**PROBLEM STATEMENT:**
The copy must match the data word for word and contain no pictures.

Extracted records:

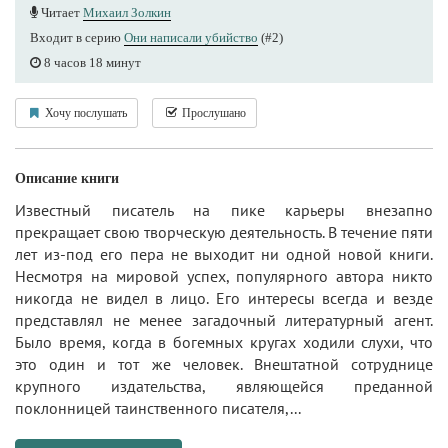
Читает
Михаил Золкин
Входит в серию
Они написали убийство
(#2)
8 часов 18 минут
Хочу послушать
Прослушано
Описание книги
Известный писатель на пике карьеры внезапно
прекращает свою творческую деятельность. В течение пяти
лет из-под его пера не выходит ни одной новой книги.
Несмотря на мировой успех, популярного автора никто
никогда не видел в лицо. Его интересы всегда и везде
представлял не менее загадочный литературный агент.
Было время, когда в богемных кругах ходили слухи, что
это один и тот же человек. Внештатной сотруднице
крупного издательства, являющейся преданной
поклонницей таинственного писателя,...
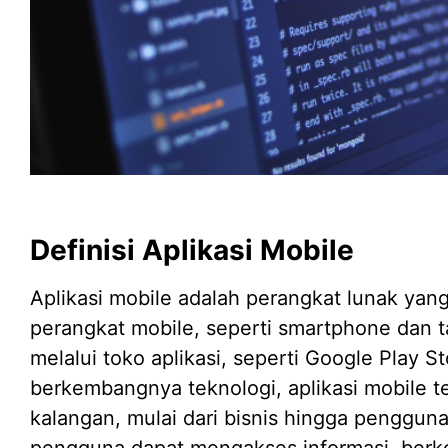
Definisi Aplikasi Mobile
Aplikasi mobile adalah perangkat lunak yang
perangkat mobile, seperti smartphone dan tab
melalui toko aplikasi, seperti Google Play S
berkembangnya teknologi, aplikasi mobile te
kalangan, mulai dari bisnis hingga pengguna
pengguna dapat mengakses informasi, berko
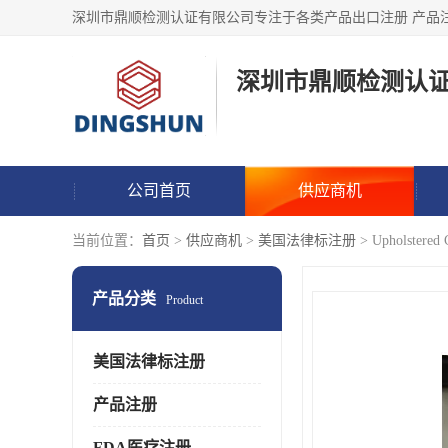
深圳市鼎顺检测认
公司首页
供应商机
当前位置：
首页
>
供应商机
>
美国法律标注册
> Upholst
产品分类
Product
美国法律标注册
产品注册
FDA医疗注册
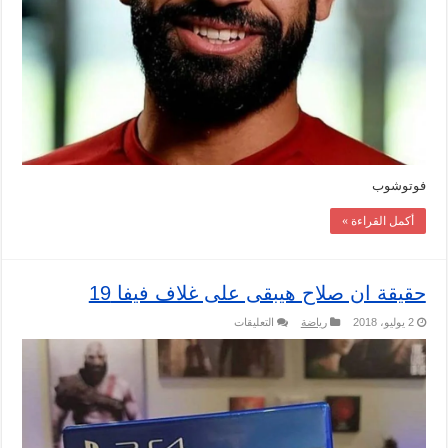
فوتوشوب
أكمل القراءة »
حقيقة ان صلاح هيبقى على غلاف فيفا 19
على
2 يوليو، 2018
رياضة
التعليقات
حقيقة
ان
صلاح
هيبقى
على
غلاف
فيفا
19
مغلقة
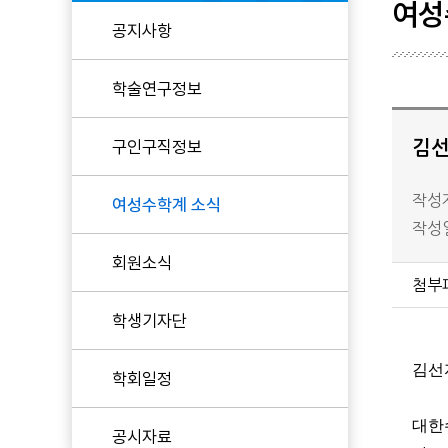
여성
공지사항
현임원
학술연구정보
역대임원
KWMS 후원
구인구직정보
김선
작성자
여성수학계 소식
작성일 
회원소식
첨부
학생기자단
김선
학회일정
대한
공시자료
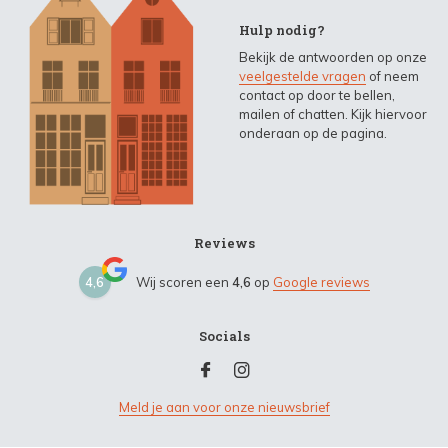
Hulp nodig?
Bekijk de antwoorden op onze
veelgestelde vragen
of neem
contact op door te bellen,
mailen of chatten. Kijk hiervoor
onderaan op de pagina.
Reviews
4,6
Wij scoren een
4,6
op
Google reviews
Socials
Meld je aan voor onze nieuwsbrief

**WRITTEN SOLUTION:**
Читает
Михаил Золкин
Входит в серию
Они написали убийство
(#2)
8 часов 18 минут
Хочу послушать
Прослушано
Описание книги
Известный писатель на пике карьеры внезапно
прекращает свою творческую деятельность. В течение пяти
лет из-под его пера не выходит ни одной новой книги.
Несмотря на мировой успех, популярного автора никто
никогда не видел в лицо. Его интересы всегда и везде
представлял не менее загадочный литературный агент.
Было время, когда в богемных кругах ходили слухи, что
это один и тот же человек. Внештатной сотруднице
крупного издательства, являющейся преданной
поклонницей таинственного писателя,...
Definisi Aplikasi Mobile
Aplikasi mobile adalah perangkat lunak yang
perangkat mobile, seperti smartphone dan tab
melalui toko aplikasi, seperti Google Play S
berkembangnya teknologi, aplikasi mobile te
kalangan, mulai dari bisnis hingga pengguna
pengguna dapat mengakses informasi, berko
深圳市鼎顺检测认
公司首页
供应商机
当前位置：
首页
>
供应商机
>
美国法律标注册
> Upholst
产品分类
Product
美国法律标注册
产品注册
FDA医疗注册
فوتوشوب
أكمل القراءة »
حقيقة ان صلاح هيبقى على غلاف فيفا 19
على
2 يوليو، 2018
رياضة
التعليقات
حقيقة
ان
صلاح
هيبقى
على
غلاف
فيفا
19
مغلقة
여성
공지사항
현임원
학술연구정보
역대임원
KWMS 후원
구인구직정보
김선
작성자
여성수학계 소식
작성일 
회원소식
첨부
학생기자단
김선
학회일정
대한
공시자료
Hulp nodig?
Bekijk de antwoorden op onze
veelgestelde vragen
of neem
contact op door te bellen,
mailen of chatten. Kijk hiervoor
onderaan op de pagina.
Reviews
4,6
Wij scoren een
4,6
op
Google reviews
Socials
Meld je aan voor onze nieuwsbrief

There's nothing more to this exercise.